Can I calculate the cardinality of the _id field?

(Dave) #1

I have multiple Elasticsearch 1.3.2 indices, and I'm using custom
document IDs. I want to find the number of distinct IDs across my
indices. Some documents have the same ID but are in different indices,
so this is different from just counting documents. So I wanted to do a
cardinality aggregation on the _id field. So I posted this to http://localhost:9200/my_indices/_search:

{ "from": 0, "size": 0, "aggregations": { "_count": { "cardinality": { "script": "doc['_id'].value", "lang": "groovy" } } } }

But Elasticsearch just sent back this:

{ "took": 60, "timed_out": false, "_shards": { "total": 175, "successful": 175, "failed": 0 }, "hits": { "total": 310714, "max_score": 0, "hits": [] }, "aggregations": { "_count": { "value": 0 } }

I'm pretty sure there's more than 0 IDs in there! What happened, and is it possible to get what I want?

(Adrien Grand) #2

The issue here is that the _id field is neither indexed nor has doc values so aggregations can't load fielddata. You can try the _uid field instead (which is a combination of the _type and the _id) which is indexed. Note however that this will require a lot of memory because of fielddata.

(Camilo Sierra) #3

i think that is really important to say that this result is approximate, in a small index i had good results after one/two million of docs the result is not accurate almost every time (after as the doc says the error remains under 5%)

(system) #4
──────────
## WHAT TO WORK ON:
1. From the forum thread on counting distinct document IDs, output the passage starting with "The issue here" and going on through "because of fielddata.", unchanged.
2. Answer these questions using the forum thread on counting distinct document IDs:
(a) Which version of Elasticsearch does the original poster run?
(b) How many shards in total does the returned response report?
(c) Which field does the second post suggest using in place of _id?
──────────
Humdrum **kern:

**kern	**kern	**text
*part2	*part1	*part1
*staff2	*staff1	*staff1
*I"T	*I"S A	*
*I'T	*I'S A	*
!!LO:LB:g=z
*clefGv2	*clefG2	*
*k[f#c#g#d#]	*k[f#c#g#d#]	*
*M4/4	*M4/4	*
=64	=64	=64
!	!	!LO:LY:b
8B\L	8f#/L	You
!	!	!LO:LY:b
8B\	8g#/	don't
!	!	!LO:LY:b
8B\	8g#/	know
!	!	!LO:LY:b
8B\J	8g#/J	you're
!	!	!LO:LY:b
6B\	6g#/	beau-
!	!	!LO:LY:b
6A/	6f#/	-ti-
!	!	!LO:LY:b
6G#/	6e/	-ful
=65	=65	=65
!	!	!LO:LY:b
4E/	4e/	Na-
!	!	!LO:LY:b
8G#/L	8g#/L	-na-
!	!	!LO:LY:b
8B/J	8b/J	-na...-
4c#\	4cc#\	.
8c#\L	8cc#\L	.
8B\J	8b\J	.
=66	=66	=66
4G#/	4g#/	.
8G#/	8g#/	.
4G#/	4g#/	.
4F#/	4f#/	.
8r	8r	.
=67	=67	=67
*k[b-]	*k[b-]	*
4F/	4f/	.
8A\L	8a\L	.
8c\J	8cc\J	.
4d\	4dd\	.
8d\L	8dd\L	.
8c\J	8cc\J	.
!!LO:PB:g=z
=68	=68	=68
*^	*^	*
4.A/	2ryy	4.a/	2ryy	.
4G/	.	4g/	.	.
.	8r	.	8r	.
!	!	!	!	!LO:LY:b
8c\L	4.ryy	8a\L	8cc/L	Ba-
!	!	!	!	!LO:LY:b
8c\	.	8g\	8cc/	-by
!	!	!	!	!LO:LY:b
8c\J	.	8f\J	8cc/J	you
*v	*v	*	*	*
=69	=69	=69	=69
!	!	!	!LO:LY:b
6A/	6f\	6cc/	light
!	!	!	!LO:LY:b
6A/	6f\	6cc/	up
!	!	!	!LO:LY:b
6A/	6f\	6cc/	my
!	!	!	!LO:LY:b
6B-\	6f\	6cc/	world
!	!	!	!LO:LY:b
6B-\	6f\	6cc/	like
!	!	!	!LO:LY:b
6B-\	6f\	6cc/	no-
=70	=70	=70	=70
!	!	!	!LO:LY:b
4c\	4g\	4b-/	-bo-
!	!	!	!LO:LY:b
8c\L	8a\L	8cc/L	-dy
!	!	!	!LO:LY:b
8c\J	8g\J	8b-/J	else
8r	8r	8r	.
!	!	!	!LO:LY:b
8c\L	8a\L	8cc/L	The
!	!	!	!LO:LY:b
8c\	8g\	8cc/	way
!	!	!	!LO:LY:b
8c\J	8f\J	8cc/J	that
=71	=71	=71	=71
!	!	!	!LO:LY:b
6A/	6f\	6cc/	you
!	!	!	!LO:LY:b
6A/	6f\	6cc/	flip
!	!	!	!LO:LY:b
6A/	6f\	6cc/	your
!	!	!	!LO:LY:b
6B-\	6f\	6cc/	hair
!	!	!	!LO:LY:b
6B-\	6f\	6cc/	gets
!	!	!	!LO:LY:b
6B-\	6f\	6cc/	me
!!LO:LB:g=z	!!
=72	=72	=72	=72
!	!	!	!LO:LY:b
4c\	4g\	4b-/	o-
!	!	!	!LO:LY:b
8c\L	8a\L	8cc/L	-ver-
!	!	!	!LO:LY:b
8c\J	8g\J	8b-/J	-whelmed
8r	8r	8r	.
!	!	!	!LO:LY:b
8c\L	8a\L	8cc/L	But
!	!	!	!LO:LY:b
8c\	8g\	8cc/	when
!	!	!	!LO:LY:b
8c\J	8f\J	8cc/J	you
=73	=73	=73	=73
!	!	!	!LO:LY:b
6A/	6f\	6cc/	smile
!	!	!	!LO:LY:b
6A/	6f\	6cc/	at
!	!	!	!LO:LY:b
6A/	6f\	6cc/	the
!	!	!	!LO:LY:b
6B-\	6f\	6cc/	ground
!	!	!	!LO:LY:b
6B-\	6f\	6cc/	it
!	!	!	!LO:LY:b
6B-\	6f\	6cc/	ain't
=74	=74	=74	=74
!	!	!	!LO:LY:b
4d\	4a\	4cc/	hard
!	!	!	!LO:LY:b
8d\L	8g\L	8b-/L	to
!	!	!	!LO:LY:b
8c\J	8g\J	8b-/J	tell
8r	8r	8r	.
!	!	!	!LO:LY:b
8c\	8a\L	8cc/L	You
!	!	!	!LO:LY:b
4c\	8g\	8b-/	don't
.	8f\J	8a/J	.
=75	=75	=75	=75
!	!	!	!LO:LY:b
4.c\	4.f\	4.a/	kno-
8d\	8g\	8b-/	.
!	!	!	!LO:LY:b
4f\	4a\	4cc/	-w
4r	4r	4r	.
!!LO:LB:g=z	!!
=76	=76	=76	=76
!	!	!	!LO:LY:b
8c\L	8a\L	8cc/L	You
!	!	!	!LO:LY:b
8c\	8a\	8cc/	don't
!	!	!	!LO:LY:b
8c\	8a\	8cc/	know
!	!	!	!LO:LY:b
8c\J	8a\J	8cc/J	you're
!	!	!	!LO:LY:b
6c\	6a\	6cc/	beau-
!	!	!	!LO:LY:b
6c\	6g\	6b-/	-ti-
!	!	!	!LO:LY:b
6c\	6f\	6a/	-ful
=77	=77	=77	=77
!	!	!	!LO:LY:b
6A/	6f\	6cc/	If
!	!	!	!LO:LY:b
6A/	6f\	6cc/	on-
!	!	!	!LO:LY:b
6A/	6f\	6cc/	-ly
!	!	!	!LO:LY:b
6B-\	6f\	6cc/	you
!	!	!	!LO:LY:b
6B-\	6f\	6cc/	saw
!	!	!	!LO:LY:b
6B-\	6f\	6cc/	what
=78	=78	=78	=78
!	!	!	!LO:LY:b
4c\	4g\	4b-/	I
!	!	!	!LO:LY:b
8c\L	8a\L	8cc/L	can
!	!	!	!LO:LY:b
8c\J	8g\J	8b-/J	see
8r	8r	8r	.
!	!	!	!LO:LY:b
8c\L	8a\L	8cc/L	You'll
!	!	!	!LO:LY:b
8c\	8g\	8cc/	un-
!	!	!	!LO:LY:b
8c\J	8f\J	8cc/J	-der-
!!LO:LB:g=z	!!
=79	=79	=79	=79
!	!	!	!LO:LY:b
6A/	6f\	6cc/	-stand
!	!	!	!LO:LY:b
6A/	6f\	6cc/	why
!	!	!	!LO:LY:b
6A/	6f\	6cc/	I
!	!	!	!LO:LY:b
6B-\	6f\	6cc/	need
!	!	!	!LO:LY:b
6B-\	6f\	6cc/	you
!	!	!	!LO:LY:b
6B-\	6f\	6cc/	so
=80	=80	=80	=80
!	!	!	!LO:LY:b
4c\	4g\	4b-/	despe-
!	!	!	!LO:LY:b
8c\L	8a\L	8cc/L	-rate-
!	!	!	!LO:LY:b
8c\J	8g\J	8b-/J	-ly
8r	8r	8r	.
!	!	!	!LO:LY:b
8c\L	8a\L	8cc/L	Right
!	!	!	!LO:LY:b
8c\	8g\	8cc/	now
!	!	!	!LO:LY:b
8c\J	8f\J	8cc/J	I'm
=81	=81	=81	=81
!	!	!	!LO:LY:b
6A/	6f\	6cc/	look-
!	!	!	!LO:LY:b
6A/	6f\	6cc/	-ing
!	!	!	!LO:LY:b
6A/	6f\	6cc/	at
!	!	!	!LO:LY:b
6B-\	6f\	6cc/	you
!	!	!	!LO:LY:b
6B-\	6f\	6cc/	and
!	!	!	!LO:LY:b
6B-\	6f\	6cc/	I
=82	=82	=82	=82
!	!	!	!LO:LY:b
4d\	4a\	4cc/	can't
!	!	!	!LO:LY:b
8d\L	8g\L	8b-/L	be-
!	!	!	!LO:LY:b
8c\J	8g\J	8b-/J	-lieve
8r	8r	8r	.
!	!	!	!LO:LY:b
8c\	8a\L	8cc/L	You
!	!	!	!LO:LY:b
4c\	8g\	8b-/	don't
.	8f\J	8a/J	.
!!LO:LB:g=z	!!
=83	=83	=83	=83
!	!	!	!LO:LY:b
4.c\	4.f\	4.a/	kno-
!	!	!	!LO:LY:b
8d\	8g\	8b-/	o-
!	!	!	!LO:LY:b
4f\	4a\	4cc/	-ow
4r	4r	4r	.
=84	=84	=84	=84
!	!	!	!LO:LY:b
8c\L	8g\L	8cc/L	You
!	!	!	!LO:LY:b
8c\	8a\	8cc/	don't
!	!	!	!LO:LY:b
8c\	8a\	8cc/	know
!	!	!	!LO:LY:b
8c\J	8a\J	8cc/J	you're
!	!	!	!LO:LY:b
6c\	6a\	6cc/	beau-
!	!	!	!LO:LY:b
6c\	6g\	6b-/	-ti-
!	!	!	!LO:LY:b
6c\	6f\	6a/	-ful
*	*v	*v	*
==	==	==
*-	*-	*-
──────────
## RESPONSES:
1.
The issue here is that the _id field is neither indexed nor has doc values so aggregations can't load fielddata. You can try the _uid field instead (which is a combination of the _type and the _id) which is indexed. Note however that this will require a lot of memory because of fielddata.

2.
(a) Elasticsearch 1.3.2
(b) 175
(c) The _uid field, which combines the _type and the _id